• _Exercise details_
Show all lines from the data that include the word "APERTURE".

Start of Input data

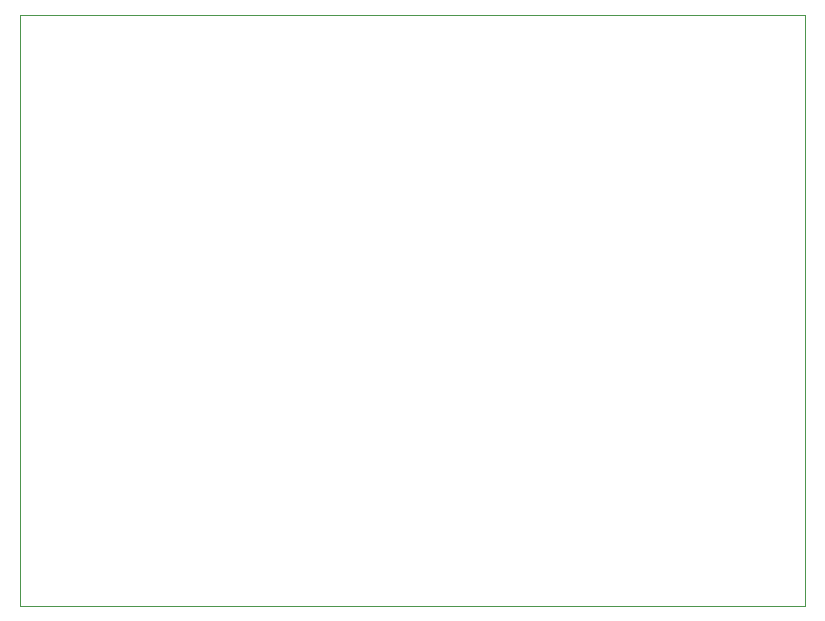
<source format=gbr>
%TF.GenerationSoftware,KiCad,Pcbnew,9.0.6-9.0.6~ubuntu24.04.1*%
%TF.CreationDate,2026-01-10T16:19:20-08:00*%
%TF.ProjectId,MCU Project,4d435520-5072-46f6-9a65-63742e6b6963,rev?*%
%TF.SameCoordinates,Original*%
%TF.FileFunction,Profile,NP*%
%FSLAX46Y46*%
G04 Gerber Fmt 4.6, Leading zero omitted, Abs format (unit mm)*
G04 Created by KiCad (PCBNEW 9.0.6-9.0.6~ubuntu24.04.1) date 2026-01-10 16:19:20*
%MOMM*%
%LPD*%
G01*
G04 APERTURE LIST*
%TA.AperFunction,Profile*%
%ADD10C,0.050000*%
%TD*%
G04 APERTURE END LIST*
D10*
X103750000Y-76000000D02*
X170250000Y-76000000D01*
X170250000Y-126000000D01*
X103750000Y-126000000D01*
X103750000Y-76000000D01*
M02*

</source>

End of Input data

• _Output below_
G04 APERTURE LIST*
G04 APERTURE END LIST*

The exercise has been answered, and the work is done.